After imputation, the mean number of daily steps is 1.07661886792510^{4} and the median number of daily steps is 1.07661886792510^{4}. The imputation procedure using the mean as replacement to the missing values seems to have increased the values of the mean and median. This is evident in the peaking of the histogram around the mean and median of the imputed mean. The histogram of the original data also reported the missing values as 0. The imputation has taken from the frequencies of the missing values and placed them around the means of the intervals across days. Specifically, we observe that:

The difference between imputed mean and the non-imputed mean is 1411.95917104856; and,
The difference between the imputed median and the non-imputed median is 371.188679245282.

Are there differences in activity patterns between weekdays and weekends?

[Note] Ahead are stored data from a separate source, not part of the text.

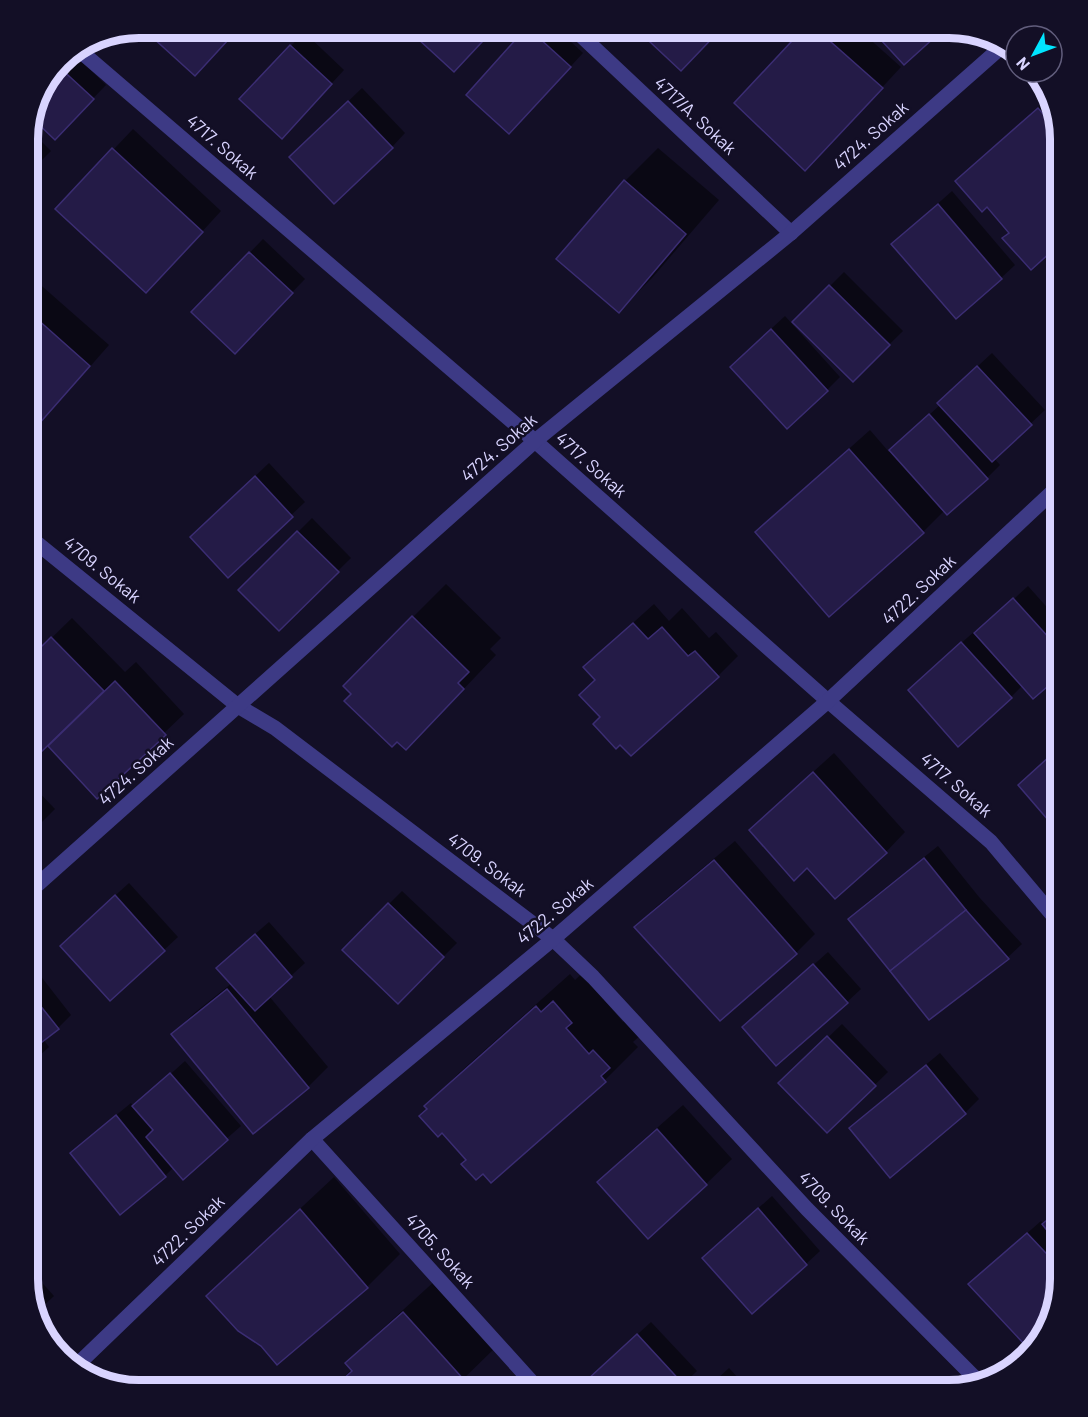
<svg xmlns="http://www.w3.org/2000/svg" width="1088" height="1417" font-family="Barlow,sans-serif">
<rect width="100%" height="100%" fill="#130f26"/>
<g fill="#0007">
<path d="M 372,27 L 382,27 L 377,32 Z"/>
<path d="M 530,27 L 555,27 L 583,53 L 522,119 L 468,95 Z"/>
<path d="M 807,27 L 856,27 L 901,67 L 825,149 Z"/>
<path d="M 304,32 L 344,70 L 295,123 L 291,46 Z"/>
<path d="M 72,52 L 106,85 L 55,138 L 38,90 L 65,55 Z"/>
<path d="M 362,88 L 405,133 L 392,147 L 304,144 Z"/>
<path d="M 1049,98 L 1061,139 L 1061,240 L 1051,250 L 1011,232 L 987,205 L 957,181 L 977,161 Z"/>
<path d="M 28,128 L 51,151 L 27,175 L 27,131 Z"/>
<path d="M 133,129 L 221,211 L 166,271 L 58,208 Z"/>
<path d="M 658,148 L 719,200 L 652,278 L 619,311 L 625,181 Z"/>
<path d="M 952,191 L 1015,265 L 1001,278 L 956,317 L 907,231 Z"/>
<path d="M 263,239 L 305,279 L 248,338 L 193,311 Z"/>
<path d="M 844,272 L 903,331 L 853,380 L 794,322 Z"/>
<path d="M 27,273 L 109,345 L 58,403 L 38,423 L 27,414 Z"/>
<path d="M 785,316 L 840,377 L 827,390 L 745,353 Z"/>
<path d="M 992,353 L 1045,410 L 994,458 L 1000,465 L 987,478 L 945,510 L 923,532 L 757,532 L 777,513 L 870,430 L 889,452 L 941,404 L 953,389 Z"/>
<path d="M 269,463 L 305,502 L 228,575 L 205,524 Z"/>
<path d="M 312,518 L 351,558 L 279,629 L 240,590 Z"/>
<path d="M 446,584 L 501,638 L 490,649 L 496,655 L 439,715 L 413,617 Z"/>
<path d="M 1028,586 L 1061,623 L 1061,673 L 1023,685 L 1011,697 L 923,677 L 976,630 L 978,632 Z"/>
<path d="M 654,604 L 669,621 L 682,608 L 709,638 L 716,632 L 738,656 L 718,676 L 602,717 L 596,679 L 605,648 Z"/>
<path d="M 72,618 L 125,672 L 136,662 L 184,714 L 97,797 L 48,744 L 27,662 Z"/>
<path d="M 834,753 L 905,832 L 886,852 L 808,866 L 770,811 Z"/>
<path d="M 31,784 L 55,809 L 27,837 L 27,788 Z"/>
<path d="M 735,841 L 815,934 L 796,953 L 637,927 L 656,907 Z"/>
<path d="M 938,846 L 979,897 L 1022,944 L 1008,957 L 929,1018 L 850,919 L 864,905 Z"/>
<path d="M 129,883 L 178,937 L 164,950 L 75,932 Z"/>
<path d="M 402,891 L 457,943 L 398,1002 L 389,904 Z"/>
<path d="M 269,922 L 305,963 L 269,996 L 328,1067 L 308,1087 L 253,1132 L 173,1034 L 193,1014 L 232,983 L 232,954 Z"/>
<path d="M 828,952 L 861,989 L 847,1002 L 744,1027 Z"/>
<path d="M 29,961 L 71,1015 L 58,1028 L 43,1039 L 49,1047 L 27,1067 L 27,962 Z"/>
<path d="M 587,969 L 599,994 L 623,1022 L 627,1018 L 642,1034 L 633,1042 L 638,1047 L 604,1081 L 468,1160 L 426,1106 L 459,1073 L 570,974 L 575,980 Z"/>
<path d="M 842,1024 L 888,1072 L 827,1131 L 781,1083 Z"/>
<path d="M 940,1053 L 979,1099 L 965,1113 L 890,1175 L 851,1128 L 865,1115 Z"/>
<path d="M 185,1061 L 241,1126 L 183,1177 L 174,1167 L 165,1176 L 72,1153 L 86,1140 L 131,1103 L 134,1107 Z"/>
<path d="M 683,1105 L 732,1159 L 706,1184 L 648,1237 L 599,1182 L 624,1157 Z"/>
<path d="M 334,1177 L 400,1254 L 367,1287 L 242,1263 Z"/>
<path d="M 772,1196 L 820,1251 L 806,1264 L 718,1244 Z"/>
<path d="M 1061,1208 L 1061,1279 L 984,1271 L 1041,1221 L 1044,1224 Z"/>
<path d="M 27,1266 L 54,1296 L 37,1312 L 27,1278 Z"/>
<path d="M 437,1279 L 497,1346 L 452,1390 L 331,1390 L 352,1369 L 347,1363 L 381,1330 Z"/>
<path d="M 651,1322 L 697,1371 L 677,1390 L 603,1366 Z"/>
<path d="M 729,1368 L 749,1390 L 705,1390 Z"/>
</g>
<g fill="#241b47" stroke="#3b2d73" stroke-width="1.5">
<path d="M 141,27 L 240,27 L 195,76 Z"/>
<path d="M 405,27 L 496,27 L 454,72 Z"/>
<path d="M 527,27 L 571,67 L 509,134 L 466,95 Z"/>
<path d="M 634,27 L 723,27 L 681,71 Z"/>
<path d="M 805,27 L 814,27 L 883,88 L 805,171 L 734,103 Z"/>
<path d="M 869,27 L 946,27 L 904,65 Z"/>
<path d="M 290,45 L 332,84 L 282,139 L 239,99 Z"/>
<path d="M 57,65 L 94,99 L 55,140 L 31,117 L 38,90 Z"/>
<path d="M 348,101 L 393,148 L 334,204 L 289,157 Z"/>
<path d="M 1038,108 L 1059,132 L 1061,139 L 1061,233 L 1049,244 L 1052,251 L 1031,270 L 1002,238 L 1009,233 L 987,207 L 982,212 L 955,181 Z"/>
<path d="M 112,148 L 203,232 L 146,293 L 55,209 Z"/>
<path d="M 27,154 L 39,165 L 27,177 Z"/>
<path d="M 624,180 L 686,234 L 619,313 L 556,259 Z"/>
<path d="M 938,204 L 1002,279 L 956,319 L 891,244 Z"/>
<path d="M 249,252 L 293,293 L 235,354 L 191,312 Z"/>
<path d="M 1061,276 L 1061,297 L 1051,285 Z"/>
<path d="M 829,285 L 890,345 L 853,382 L 792,322 Z"/>
<path d="M 27,310 L 90,366 L 38,425 L 27,416 Z"/>
<path d="M 771,329 L 828,391 L 787,429 L 730,367 Z"/>
<path d="M 977,366 L 1032,425 L 992,462 L 937,403 Z"/>
<path d="M 929,414 L 988,479 L 947,515 L 889,450 Z"/>
<path d="M 849,449 L 924,533 L 829,617 L 755,532 Z"/>
<path d="M 255,476 L 293,517 L 228,578 L 190,537 Z"/>
<path d="M 297,531 L 339,572 L 279,631 L 238,590 Z"/>
<path d="M 1013,598 L 1061,651 L 1061,675 L 1033,699 L 974,633 Z"/>
<path d="M 412,616 L 469,672 L 458,683 L 464,689 L 406,750 L 397,742 L 392,747 L 344,701 L 351,694 L 343,686 Z"/>
<path d="M 633,623 L 648,639 L 662,627 L 688,656 L 695,651 L 719,677 L 631,756 L 620,745 L 616,749 L 593,724 L 600,717 L 579,695 L 595,680 L 583,667 Z"/>
<path d="M 51,637 L 104,691 L 37,756 L 27,746 L 27,661 Z"/>
<path d="M 961,642 L 1012,698 L 958,747 L 908,690 Z"/>
<path d="M 115,681 L 166,735 L 97,799 L 48,746 Z"/>
<path d="M 1061,746 L 1061,835 L 1018,785 Z"/>
<path d="M 813,772 L 887,853 L 835,899 L 807,868 L 794,881 L 749,830 Z"/>
<path d="M 924,858 L 966,910 L 890,971 L 848,919 Z"/>
<path d="M 714,860 L 797,954 L 720,1021 L 634,927 Z"/>
<path d="M 115,895 L 165,951 L 110,1001 L 60,946 Z"/>
<path d="M 388,903 L 444,957 L 398,1004 L 342,950 Z"/>
<path d="M 966,910 L 1009,959 L 929,1020 L 890,971 Z"/>
<path d="M 255,934 L 292,977 L 255,1011 L 216,968 Z"/>
<path d="M 813,964 L 848,1003 L 776,1066 L 742,1027 Z"/>
<path d="M 27,989 L 59,1029 L 29,1052 L 37,1061 L 27,1069 Z"/>
<path d="M 227,989 L 309,1088 L 253,1134 L 171,1034 Z"/>
<path d="M 553,1001 L 572,1023 L 566,1028 L 589,1054 L 593,1050 L 610,1068 L 601,1076 L 606,1082 L 491,1183 L 483,1174 L 476,1180 L 461,1164 L 466,1160 L 442,1133 L 438,1137 L 419,1116 L 427,1109 L 424,1106 L 536,1006 L 541,1012 Z"/>
<path d="M 827,1036 L 876,1086 L 827,1133 L 778,1083 Z"/>
<path d="M 926,1065 L 966,1114 L 890,1178 L 849,1128 Z"/>
<path d="M 170,1073 L 228,1140 L 183,1180 L 146,1137 L 153,1130 L 132,1106 Z"/>
<path d="M 116,1115 L 166,1177 L 120,1215 L 70,1153 Z"/>
<path d="M 657,1129 L 707,1185 L 648,1239 L 597,1182 Z"/>
<path d="M 758,1208 L 807,1265 L 752,1314 L 702,1258 Z"/>
<path d="M 300,1209 L 368,1288 L 277,1365 L 261,1346 L 238,1331 L 206,1296 Z"/>
<path d="M 1061,1209 L 1061,1248 L 1042,1224 Z"/>
<path d="M 1027,1233 L 1061,1269 L 1061,1279 L 1049,1324 L 1025,1345 L 968,1284 Z"/>
<path d="M 403,1312 L 465,1381 L 455,1390 L 331,1390 L 352,1371 L 345,1363 Z"/>
<path d="M 637,1334 L 684,1385 L 679,1390 L 597,1390 L 588,1379 Z"/>
</g>
<g fill="none" stroke-linecap="round" stroke-linejoin="round">
<g stroke="#3d3a85" stroke-width="15">
<path d="M 572,27 L 791,233"/>
<path d="M 79,50 L 535,441 L 828,701 L 991,842 L 1061,925"/>
<path d="M 27,535 L 238,706 L 275,728 L 553,939 L 593,977 L 807,1209 L 978,1381"/>
<path d="M 27,894 L 535,441 L 791,233 L 1006,43"/>
<path d="M 312,1139 L 539,1390"/>
<path d="M 75,1367 L 312,1139 L 553,939 L 828,701 L 1061,484"/>
</g>
</g>
<g text-anchor="middle" stroke-width="5" stroke-linejoin="round" paint-order="stroke">
<g font-size="18" fill="#d9d4ff" stroke="#130f26">
<text transform="translate(695 116) rotate(43)" y="6">4717/A. Sokak</text>
<text transform="translate(871 136) rotate(-42)" y="6">4724. Sokak</text>
<text transform="translate(222 147) rotate(41)" y="6">4717. Sokak</text>
<text transform="translate(499 448) rotate(-41)" y="6">4724. Sokak</text>
<text transform="translate(591 465) rotate(42)" y="6">4717. Sokak</text>
<text transform="translate(102 570) rotate(39)" y="6">4709. Sokak</text>
<text transform="translate(919 590) rotate(-43)" y="6">4722. Sokak</text>
<text transform="translate(136 771) rotate(-42)" y="6">4724. Sokak</text>
<text transform="translate(956 785) rotate(41)" y="6">4717. Sokak</text>
<text transform="translate(487 865) rotate(37)" y="6">4709. Sokak</text>
<text transform="translate(555 911) rotate(-40)" y="6">4722. Sokak</text>
<text transform="translate(834 1208) rotate(46)" y="6">4709. Sokak</text>
<text transform="translate(188 1231) rotate(-44)" y="6">4722. Sokak</text>
<text transform="translate(440 1251) rotate(48)" y="6">4705. Sokak</text>
</g>
</g>
<path d="M0 0H1088V1417H0ZM139 38H949A101 101 0 0 1 1050 139V1279A101 101 0 0 1 949 1380H139A101 101 0 0 1 38 1279V139A101 101 0 0 1 139 38Z" fill="#130f26" fill-rule="evenodd"/>
<path fill="none" stroke="#d9d4ff" stroke-width="8" d="M139 38H949A101 101 0 0 1 1050 139V1279A101 101 0 0 1 949 1380H139A101 101 0 0 1 38 1279V139A101 101 0 0 1 139 38Z"/>
<g transform="translate(1034 54) rotate(229)"><circle r="28" fill="#130f26" stroke="#625e7d" stroke-width="1.5"/>
<path d="M0-4.5L10 22L0 15L-10 22Z" fill="#00e5ff"/>
<text y="-9" font-size="16" font-weight="bold" text-anchor="middle" fill="#d9d4ff">N</text>
</g>
</svg>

First, let’s find the day of the week for each measurement in the dataset. In this part, we use the dataset with the filled-in values.

library(lubridate)

## 
## Attaching package: 'lubridate'

## The following object is masked from 'package:base':
## 
##     date

day_of_week <- imputed_data %>%
  mutate(
    date = ymd(date),
    weekday_or_weekend = case_when(wday(date) %in% 2:6 ~ "Weekday",
                                   wday(date) %in% c(1,7) ~ "Weekend")
  ) %>% select(-date) %>%
  group_by(interval, weekday_or_weekend) %>%
  summarise(
    steps = mean(steps)
  )

Below is the panel plot.

ggplot(day_of_week, aes(interval, steps)) + 
  geom_line() + 
  facet_wrap(~weekday_or_weekend, nrow = 2) +
  xlab("5-Minute intervals") + 
  ylab("Average number of steps")

During weekdays, a lot of walking is done between the 500th and 1000th intervals.
During weekends, some of the walking is shifted between the 1000th and 1750th intervals.